*Work to complete*. Reproduce the text on two-factor authenticators below, starting with "That said, Editors’" and going on through "to the table.", and change "Dashlane" to "1Password".

*Passage provided*.

*****

It’s extremely flexible, works with many different services, and can be used to authenticate apps on the same device on which you have Google Authenticator installed.
The only downside is that entering six digit codes before they expire can be a little nerve-wracking.
Duo Mobile is a slicker solution, but one not supported by nearly as many services.
It also uses six-digit passcodes that can be used wherever Google Authenticator is accepted, but for some sites you simply login by tapping an alert on your phone.
It’s fast and seamless, and I’m honestly surprised it’s not more widespread.
Also, as a Michigander, I’m obliged to mention that Duo is based in the lovely city of Ann Arbor. Hashtag Midbest.
The trick with all of these one-time use password schemes like Google Authenticator is that they are tied to the specific device. You can’t transfer them if you get a new phone and if your phone is inoperative, you have to use backup passwords. You remembered to print those out, right? Twilio Authy is much more flexible.
It lets you transfer your Authenticator logins to another device within seconds, meaning you’re never locked out.
Though Duo is the most similar to LastPass Authenticator, there are some differences.
For one thing, we had trouble enabling Duo on a LastPass account when it was reviewed last year.
Setting up LastPass Authenticator, on the other hand, took about two minutes.
Duo sports Apple Watch integration, whereas LastPass Authenticator, sadly, does not.
Both offer the tap-and-login experience, though LastPass Authenticator only offers this when logging in to LastPass (or other LogMeIn service).
Duo can work with any site that decides to support it, but these are few and far between.
One important note for Duo, Google Authenticator, and LastPass Authenticator is that they require a smartphone or some other mobile device to function.
This is a bit awkward since it means you simply cannot log in to your account without your phone. LastPass Authenticator addresses this with a backup authentication option that sends a six digit passcode to a phone number you select via SMS. Of course, if you can’t use LastPass Authenticator because your phone is unavailable, this isn’t much help.
I really like that the app provides a backup authenticator option with SMS codes, but I wish I could designate a secondary multifactor option myself.
It would, for instance, be great to use my YubiKey when my phone fails.
Yubico’s YubiKey is an interesting proposition.
This physical device comes in two sizes: The YubiKey 4, which is about the size and thickness of a house key, and the YubiKey Nano, which is so small it sits nearly flush inside a USB port.
Both enter a lengthy one-time-use passcode whenever tapped.
It looks like this: “ccccccetdlvrjtbunhckucbtjvdeciggnlihdgfthdlt.” Unlike two-factor apps, a YubiKey can never run out of batteries, though like Duo it has seen precious little adoption.
The YubiKey Neo can authenticate certain Android devices thanks to NFC, but in general these are primarily a desktop and laptop solution.
That said, Editors’ Choice winner Dashlane is doing great things with the YubiKey and the new FIDO two-factor protocol, which effectively eliminates the need for a password in the first place.
Lord of the Authenticators?LastPass Authenticator brings a lot to the table.
For LastPass users, it is perhaps the simplest way to add critical multifactor authentication.
It’s also available for users of LastPass’ free version, and works anywhere Google Authenticator is accepted.
And because it adds two-factor authentication to LastPass, it effectively makes the rest of strong, unique passwords in LastPass that much more secure.
Outside of LastPass, LastPass Authenticator loses some of its luster.
Its one-tap feature works with only a scant number of services, unlike Duo.
It also further ties you to your phone as an authenticator.
If you’re the tech person in your family and have recently encouraged some or all of them to sign up for LastPass, get them started with LastPass Authenticator as well.
It’s easy, secure, and makes your entire digital identity that much more secure.
But I’m still witholding our coveted Editors’ Choice award until we’ve had a chance to explore this burgeoning space more closely.

*****

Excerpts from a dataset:
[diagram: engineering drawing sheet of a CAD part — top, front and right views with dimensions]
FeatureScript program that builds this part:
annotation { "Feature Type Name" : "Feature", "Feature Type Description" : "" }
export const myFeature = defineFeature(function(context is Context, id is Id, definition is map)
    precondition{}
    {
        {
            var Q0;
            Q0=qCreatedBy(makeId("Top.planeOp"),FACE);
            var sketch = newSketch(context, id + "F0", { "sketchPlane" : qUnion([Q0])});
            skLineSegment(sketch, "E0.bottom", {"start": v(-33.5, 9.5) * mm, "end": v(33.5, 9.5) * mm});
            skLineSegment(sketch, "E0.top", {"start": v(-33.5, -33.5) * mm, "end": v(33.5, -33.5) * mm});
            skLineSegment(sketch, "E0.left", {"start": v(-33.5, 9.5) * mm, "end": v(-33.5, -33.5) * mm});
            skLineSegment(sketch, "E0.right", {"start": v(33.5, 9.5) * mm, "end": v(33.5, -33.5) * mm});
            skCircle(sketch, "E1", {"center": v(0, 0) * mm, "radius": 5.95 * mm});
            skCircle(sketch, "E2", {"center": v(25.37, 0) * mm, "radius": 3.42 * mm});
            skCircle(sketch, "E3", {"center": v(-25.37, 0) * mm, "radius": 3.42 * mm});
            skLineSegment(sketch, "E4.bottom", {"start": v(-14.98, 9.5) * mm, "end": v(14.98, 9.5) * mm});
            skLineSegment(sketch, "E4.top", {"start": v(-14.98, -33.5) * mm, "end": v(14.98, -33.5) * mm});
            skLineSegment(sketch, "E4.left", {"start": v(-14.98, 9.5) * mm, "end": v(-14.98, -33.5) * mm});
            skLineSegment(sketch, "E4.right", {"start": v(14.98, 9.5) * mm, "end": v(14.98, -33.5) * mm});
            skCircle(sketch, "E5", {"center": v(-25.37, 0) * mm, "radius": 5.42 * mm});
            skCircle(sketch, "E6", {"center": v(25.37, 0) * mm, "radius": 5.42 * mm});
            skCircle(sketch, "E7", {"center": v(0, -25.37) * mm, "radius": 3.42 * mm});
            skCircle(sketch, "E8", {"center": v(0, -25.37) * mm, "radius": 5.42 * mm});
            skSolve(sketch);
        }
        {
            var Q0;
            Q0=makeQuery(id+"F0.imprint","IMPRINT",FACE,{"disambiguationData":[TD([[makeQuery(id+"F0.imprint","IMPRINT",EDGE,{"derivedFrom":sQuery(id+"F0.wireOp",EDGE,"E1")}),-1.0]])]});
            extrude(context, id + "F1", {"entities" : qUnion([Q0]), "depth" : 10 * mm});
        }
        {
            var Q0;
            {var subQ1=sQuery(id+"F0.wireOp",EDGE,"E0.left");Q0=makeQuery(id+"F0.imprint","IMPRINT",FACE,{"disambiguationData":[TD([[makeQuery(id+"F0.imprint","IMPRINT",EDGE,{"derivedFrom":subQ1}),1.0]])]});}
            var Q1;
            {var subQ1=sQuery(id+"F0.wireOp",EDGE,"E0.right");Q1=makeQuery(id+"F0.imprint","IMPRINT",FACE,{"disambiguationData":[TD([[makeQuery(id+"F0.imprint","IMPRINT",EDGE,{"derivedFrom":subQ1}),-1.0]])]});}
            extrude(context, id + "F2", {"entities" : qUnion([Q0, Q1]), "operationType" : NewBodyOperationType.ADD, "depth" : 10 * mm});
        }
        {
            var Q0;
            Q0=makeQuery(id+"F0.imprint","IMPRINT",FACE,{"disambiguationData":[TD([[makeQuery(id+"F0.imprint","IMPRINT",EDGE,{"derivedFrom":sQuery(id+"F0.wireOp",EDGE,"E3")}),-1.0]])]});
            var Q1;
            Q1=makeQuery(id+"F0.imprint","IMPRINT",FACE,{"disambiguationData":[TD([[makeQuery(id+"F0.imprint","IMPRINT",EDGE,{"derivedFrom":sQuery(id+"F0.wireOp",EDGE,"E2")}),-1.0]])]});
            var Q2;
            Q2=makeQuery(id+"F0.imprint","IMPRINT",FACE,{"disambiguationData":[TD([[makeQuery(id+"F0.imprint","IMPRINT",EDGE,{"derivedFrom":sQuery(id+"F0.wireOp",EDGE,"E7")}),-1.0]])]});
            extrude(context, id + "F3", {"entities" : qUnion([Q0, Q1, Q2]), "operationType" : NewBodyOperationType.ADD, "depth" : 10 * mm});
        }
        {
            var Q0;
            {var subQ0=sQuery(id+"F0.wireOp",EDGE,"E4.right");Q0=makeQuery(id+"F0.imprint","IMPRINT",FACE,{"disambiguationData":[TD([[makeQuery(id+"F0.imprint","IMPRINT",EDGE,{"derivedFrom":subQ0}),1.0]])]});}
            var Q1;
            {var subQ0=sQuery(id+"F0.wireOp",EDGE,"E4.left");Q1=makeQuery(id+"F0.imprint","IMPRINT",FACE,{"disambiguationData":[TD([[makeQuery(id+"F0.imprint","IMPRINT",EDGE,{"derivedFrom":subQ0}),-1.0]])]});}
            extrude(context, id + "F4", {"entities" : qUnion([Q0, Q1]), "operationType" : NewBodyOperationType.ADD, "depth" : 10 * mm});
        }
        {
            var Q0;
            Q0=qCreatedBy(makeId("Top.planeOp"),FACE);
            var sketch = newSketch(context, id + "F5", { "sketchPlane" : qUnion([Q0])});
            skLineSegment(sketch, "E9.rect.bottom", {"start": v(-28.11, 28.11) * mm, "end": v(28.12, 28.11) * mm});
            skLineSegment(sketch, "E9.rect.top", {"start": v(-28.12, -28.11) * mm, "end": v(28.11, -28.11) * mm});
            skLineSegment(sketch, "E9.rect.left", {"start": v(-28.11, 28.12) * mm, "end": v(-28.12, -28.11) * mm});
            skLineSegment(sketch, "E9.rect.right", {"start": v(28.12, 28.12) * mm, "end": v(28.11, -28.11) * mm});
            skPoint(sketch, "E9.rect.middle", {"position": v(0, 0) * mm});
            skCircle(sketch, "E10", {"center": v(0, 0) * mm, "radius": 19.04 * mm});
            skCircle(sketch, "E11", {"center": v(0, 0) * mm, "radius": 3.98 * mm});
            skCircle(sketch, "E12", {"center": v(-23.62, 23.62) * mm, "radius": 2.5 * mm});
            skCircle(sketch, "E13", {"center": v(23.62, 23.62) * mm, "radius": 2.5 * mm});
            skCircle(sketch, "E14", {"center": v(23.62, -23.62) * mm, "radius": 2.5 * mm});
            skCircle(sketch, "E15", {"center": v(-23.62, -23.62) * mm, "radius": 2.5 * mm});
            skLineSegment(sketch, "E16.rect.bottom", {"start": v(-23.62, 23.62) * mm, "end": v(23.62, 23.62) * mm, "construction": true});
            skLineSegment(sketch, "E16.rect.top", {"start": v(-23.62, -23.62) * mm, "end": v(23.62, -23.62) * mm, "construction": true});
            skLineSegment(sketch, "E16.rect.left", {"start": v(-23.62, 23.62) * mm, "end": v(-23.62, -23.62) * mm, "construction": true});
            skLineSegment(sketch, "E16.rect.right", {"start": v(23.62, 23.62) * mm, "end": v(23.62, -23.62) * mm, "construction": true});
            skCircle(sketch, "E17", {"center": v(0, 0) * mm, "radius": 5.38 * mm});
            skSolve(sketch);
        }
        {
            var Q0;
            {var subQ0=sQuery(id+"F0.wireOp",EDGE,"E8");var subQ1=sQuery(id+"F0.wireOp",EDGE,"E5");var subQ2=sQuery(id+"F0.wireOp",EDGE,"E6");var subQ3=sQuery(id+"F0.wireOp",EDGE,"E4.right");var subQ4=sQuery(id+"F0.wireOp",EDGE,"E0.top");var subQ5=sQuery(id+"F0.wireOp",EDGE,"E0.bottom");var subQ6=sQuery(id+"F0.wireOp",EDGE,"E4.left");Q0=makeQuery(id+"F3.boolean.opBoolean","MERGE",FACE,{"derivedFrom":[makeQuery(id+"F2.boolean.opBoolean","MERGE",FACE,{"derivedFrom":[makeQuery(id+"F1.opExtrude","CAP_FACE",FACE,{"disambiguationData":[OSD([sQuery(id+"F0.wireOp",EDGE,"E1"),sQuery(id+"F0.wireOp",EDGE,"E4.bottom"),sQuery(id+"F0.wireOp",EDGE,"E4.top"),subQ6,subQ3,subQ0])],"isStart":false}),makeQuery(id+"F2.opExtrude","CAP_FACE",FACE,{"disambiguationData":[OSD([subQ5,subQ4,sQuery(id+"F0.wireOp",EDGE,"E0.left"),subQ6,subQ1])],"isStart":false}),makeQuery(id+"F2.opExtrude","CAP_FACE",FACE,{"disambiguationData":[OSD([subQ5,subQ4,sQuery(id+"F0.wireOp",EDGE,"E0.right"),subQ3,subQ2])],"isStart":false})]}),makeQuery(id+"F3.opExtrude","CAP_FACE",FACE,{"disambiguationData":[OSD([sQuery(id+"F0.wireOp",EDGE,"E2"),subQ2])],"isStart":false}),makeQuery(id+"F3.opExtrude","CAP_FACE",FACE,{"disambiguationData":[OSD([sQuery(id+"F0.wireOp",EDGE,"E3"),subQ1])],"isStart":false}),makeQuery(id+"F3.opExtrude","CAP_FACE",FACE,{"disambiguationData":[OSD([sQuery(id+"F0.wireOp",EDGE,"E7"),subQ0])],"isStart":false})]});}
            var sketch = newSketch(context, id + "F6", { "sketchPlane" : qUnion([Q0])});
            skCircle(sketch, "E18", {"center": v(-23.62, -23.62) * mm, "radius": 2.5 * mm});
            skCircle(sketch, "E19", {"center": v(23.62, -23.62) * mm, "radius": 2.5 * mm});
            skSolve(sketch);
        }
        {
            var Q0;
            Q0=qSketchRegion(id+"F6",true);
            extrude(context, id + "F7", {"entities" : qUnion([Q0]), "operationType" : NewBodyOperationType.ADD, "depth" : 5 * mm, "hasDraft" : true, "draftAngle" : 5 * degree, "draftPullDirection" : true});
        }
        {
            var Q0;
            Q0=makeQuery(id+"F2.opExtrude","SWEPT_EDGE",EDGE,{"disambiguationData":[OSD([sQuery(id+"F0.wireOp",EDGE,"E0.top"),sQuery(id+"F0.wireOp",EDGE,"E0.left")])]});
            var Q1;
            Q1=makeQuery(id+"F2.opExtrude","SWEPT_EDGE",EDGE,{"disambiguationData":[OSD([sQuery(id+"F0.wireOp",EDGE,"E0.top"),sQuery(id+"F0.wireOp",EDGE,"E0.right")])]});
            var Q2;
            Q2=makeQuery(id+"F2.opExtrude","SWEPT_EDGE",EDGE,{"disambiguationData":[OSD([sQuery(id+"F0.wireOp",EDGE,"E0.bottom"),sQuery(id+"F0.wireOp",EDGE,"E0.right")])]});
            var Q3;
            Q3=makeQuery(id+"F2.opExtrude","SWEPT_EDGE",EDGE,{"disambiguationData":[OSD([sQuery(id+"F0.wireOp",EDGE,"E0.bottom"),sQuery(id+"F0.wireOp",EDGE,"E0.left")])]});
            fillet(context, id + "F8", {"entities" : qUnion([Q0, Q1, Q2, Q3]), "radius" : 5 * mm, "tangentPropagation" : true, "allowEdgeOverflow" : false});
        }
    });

*****

*Result*.
That said, Editors’ Choice winner 1Password is doing great things with the YubiKey and the new FIDO two-factor protocol, which effectively eliminates the need for a password in the first place.
Lord of the Authenticators?LastPass Authenticator brings a lot to the table.